▼

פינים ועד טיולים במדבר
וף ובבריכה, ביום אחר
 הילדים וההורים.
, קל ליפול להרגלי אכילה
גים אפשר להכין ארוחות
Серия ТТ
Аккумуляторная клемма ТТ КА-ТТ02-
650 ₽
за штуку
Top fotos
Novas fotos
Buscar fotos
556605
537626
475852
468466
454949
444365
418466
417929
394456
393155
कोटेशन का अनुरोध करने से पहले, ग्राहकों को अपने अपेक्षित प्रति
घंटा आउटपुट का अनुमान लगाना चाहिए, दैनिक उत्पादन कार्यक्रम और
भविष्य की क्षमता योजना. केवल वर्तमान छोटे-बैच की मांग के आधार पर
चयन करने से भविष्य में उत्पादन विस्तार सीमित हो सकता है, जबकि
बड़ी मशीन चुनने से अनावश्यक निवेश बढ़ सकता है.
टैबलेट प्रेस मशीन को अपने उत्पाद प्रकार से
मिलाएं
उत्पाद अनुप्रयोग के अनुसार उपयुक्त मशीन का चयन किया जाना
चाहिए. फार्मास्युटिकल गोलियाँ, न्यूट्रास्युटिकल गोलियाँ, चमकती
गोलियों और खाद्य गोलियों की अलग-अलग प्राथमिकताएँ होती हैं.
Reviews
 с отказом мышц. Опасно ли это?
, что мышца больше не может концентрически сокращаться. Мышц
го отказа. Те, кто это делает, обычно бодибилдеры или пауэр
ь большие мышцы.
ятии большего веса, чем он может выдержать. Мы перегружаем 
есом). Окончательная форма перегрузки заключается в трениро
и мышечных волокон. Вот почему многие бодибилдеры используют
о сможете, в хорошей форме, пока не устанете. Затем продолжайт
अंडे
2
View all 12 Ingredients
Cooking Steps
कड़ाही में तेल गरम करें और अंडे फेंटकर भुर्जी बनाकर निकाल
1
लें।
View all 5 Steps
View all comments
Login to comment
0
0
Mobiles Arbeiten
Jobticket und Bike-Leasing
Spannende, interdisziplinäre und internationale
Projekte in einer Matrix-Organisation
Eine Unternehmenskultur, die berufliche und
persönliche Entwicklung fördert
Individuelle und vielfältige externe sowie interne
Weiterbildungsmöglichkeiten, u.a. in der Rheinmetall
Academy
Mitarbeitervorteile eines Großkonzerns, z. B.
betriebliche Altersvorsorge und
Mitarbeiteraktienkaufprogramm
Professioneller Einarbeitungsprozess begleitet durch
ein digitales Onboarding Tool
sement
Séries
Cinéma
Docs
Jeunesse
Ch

▲

## [Request]
Print each entry above again, exactly as it was given.

## [Reply to the task]
פינים ועד טיולים במדבר
וף ובבריכה, ביום אחר
 הילדים וההורים.
, קל ליפול להרגלי אכילה
גים אפשר להכין ארוחות
Серия ТТ
Аккумуляторная клемма ТТ КА-ТТ02-
650 ₽
за штуку
Top fotos
Novas fotos
Buscar fotos
556605
537626
475852
468466
454949
444365
418466
417929
394456
393155
कोटेशन का अनुरोध करने से पहले, ग्राहकों को अपने अपेक्षित प्रति
घंटा आउटपुट का अनुमान लगाना चाहिए, दैनिक उत्पादन कार्यक्रम और
भविष्य की क्षमता योजना. केवल वर्तमान छोटे-बैच की मांग के आधार पर
चयन करने से भविष्य में उत्पादन विस्तार सीमित हो सकता है, जबकि
बड़ी मशीन चुनने से अनावश्यक निवेश बढ़ सकता है.
टैबलेट प्रेस मशीन को अपने उत्पाद प्रकार से
मिलाएं
उत्पाद अनुप्रयोग के अनुसार उपयुक्त मशीन का चयन किया जाना
चाहिए. फार्मास्युटिकल गोलियाँ, न्यूट्रास्युटिकल गोलियाँ, चमकती
गोलियों और खाद्य गोलियों की अलग-अलग प्राथमिकताएँ होती हैं.
Reviews
 с отказом мышц. Опасно ли это?
, что мышца больше не может концентрически сокращаться. Мышц
го отказа. Те, кто это делает, обычно бодибилдеры или пауэр
ь большие мышцы.
ятии большего веса, чем он может выдержать. Мы перегружаем 
есом). Окончательная форма перегрузки заключается в трениро
и мышечных волокон. Вот почему многие бодибилдеры используют
о сможете, в хорошей форме, пока не устанете. Затем продолжайт
अंडे
2
View all 12 Ingredients
Cooking Steps
कड़ाही में तेल गरम करें और अंडे फेंटकर भुर्जी बनाकर निकाल
1
लें।
View all 5 Steps
View all comments
Login to comment
0
0
Mobiles Arbeiten
Jobticket und Bike-Leasing
Spannende, interdisziplinäre und internationale
Projekte in einer Matrix-Organisation
Eine Unternehmenskultur, die berufliche und
persönliche Entwicklung fördert
Individuelle und vielfältige externe sowie interne
Weiterbildungsmöglichkeiten, u.a. in der Rheinmetall
Academy
Mitarbeitervorteile eines Großkonzerns, z. B.
betriebliche Altersvorsorge und
Mitarbeiteraktienkaufprogramm
Professioneller Einarbeitungsprozess begleitet durch
ein digitales Onboarding Tool
sement
Séries
Cinéma
Docs
Jeunesse
Ch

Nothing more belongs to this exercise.